Die negativen Folgen eines Austritts aus der EU würden "weit übertrieben", schrieb Johnson weiter. "Die Wirtschaft ist in guten Händen", lobte er seine Parteifreunde Cameron und Finanzminister George Osborne. Notenbankchef Mark Carney, der vor dem Referendum vor den Risiken eines Brexits gewarnt hatte und deshalb in die Kritik geriet, solle auf seinem Posten bleiben, empfahl Johnson. Carney habe "großartige Arbeit" geleistet.

Finanzminister Osborne versuchte derweil, die in Unruhe versetzten Märkte zu beruhigen. "Die britische Wirtschaft ist von Grund auf stark, hochgradig wettbewerbsfähig und offen für Investitionen", sagte er am Morgen vor Börsenstart. Nun gehe es darum, sich mit den EU-Ländern auf ein möglichst vorteilhaftes Handelsabkommen zu einigen. Er wolle dabei eine aktive Rolle spielen, sagte Osborne. Das Pfund war kurz nach dem Bekanntwerden des Brexit-Votums am Donnerstag auf ein historisches Tief gefallen. Befürchtet wird, dass Großbritannien nun in eine Rezession schlittern könnte.

Johnson schrieb weiter, dass Großbritannien wieder "demokratische Kontrolle über die Einwanderungspolitik übernehmen" werde. Demnach soll ein "humanes Punktesystem, das an den Interessen von Handel und Industrie ausgerichtet ist", die Zuwanderung zum Vereinigten Königreich beschränken. Zudem werde eine substanzielle Geldsumme nicht mehr an Brüssel überwiesen, sondern komme etwa dem britischen Gesundheitssystem zu Gute.

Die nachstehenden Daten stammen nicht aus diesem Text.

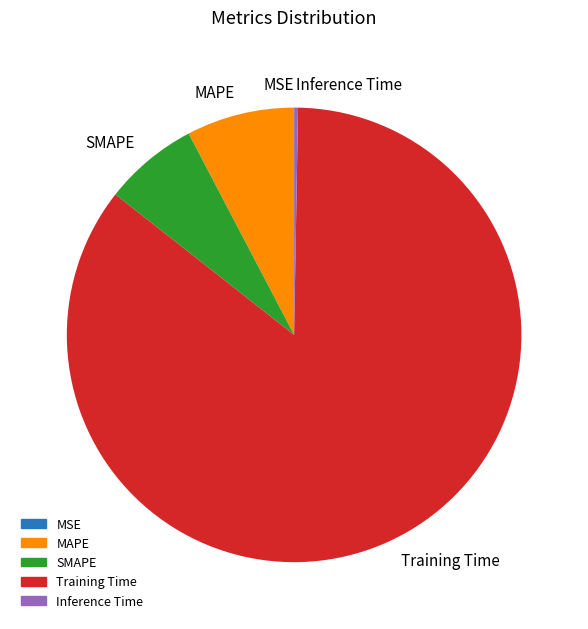

Is Training Time the majority of the pie?

Yes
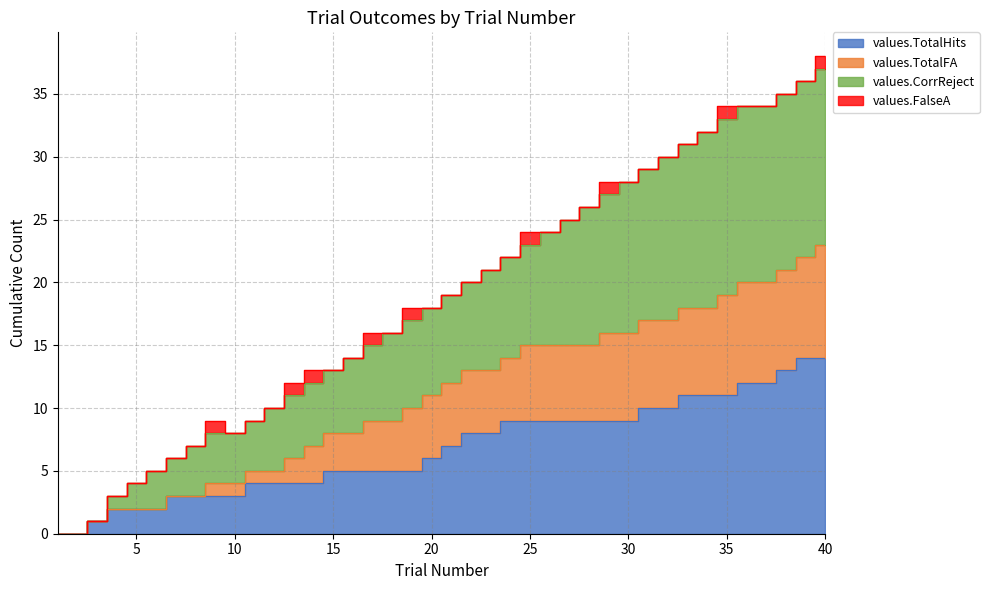

Which series changed the most between 6 and 33?

values.CorrReject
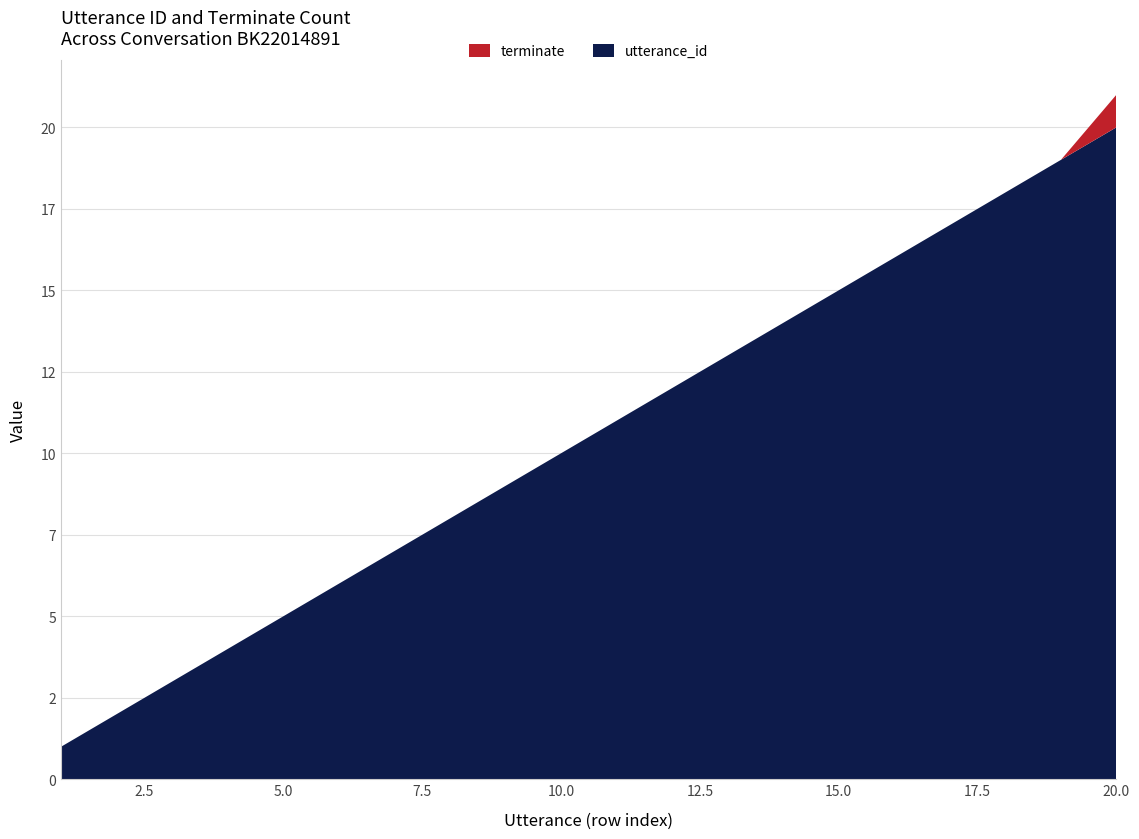

Reading right to left, list all the values displayed in this chart.

utterance_id: 20	19	18	17	16	15	14	13	12	11	10	9	8	7	6	5	4	3	2	1
terminate: 1	0	0	0	0	0	0	0	0	0	0	0	0	0	0	0	0	0	0	0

Großbritannien werde sich, wenn auch nur langsam, von der "unmäßigen und undurchsichtigen" Gesetzgebung der EU befreien, schrieb Johnson.

Aufreibender Wahlkampf

Johnson schrieb in seinem Beitrag allerdings auch, dass der Wahlkampf um das Referendum aufreibend gewesen sei und selbst Familien gespalten hätte. Die Abstimmung nennt er "das außergewöhnlichste politische Ereignis unseres Lebens".

Die Direktorin des Internationalen Währungsfonds (IWF), Christine Lagarde, warnte derweil vor weiteren Markt- und Wirtschaftsturbulenzen nach dem Brexit-Votum. Britische und europäische Politiker müssten Investoren nach der Entscheidung Großbritanniens, die Europäische Union zu verlassen, schnell Sicherheit geben über den neuen Stand ihrer Beziehungen.

Der Umfang der Auswirkungen auf die Wirtschaft und den Markt werde "von dem Niveau der Sicherheit oder Unsicherheit" abhängen, das Regierungsvertreter geben können, während neue politische, Handels- und Wirtschaftsbeziehungen ausgehandelt werden, sagte Lagarde bei einer Veranstaltung in Colorado. An den globalen Märkten war es am Freitag zu einem Abverkauf gekommen, nachdem die britischen Wähler mit ihrem Votum für einen EU-Austritt Investoren überrascht hatten.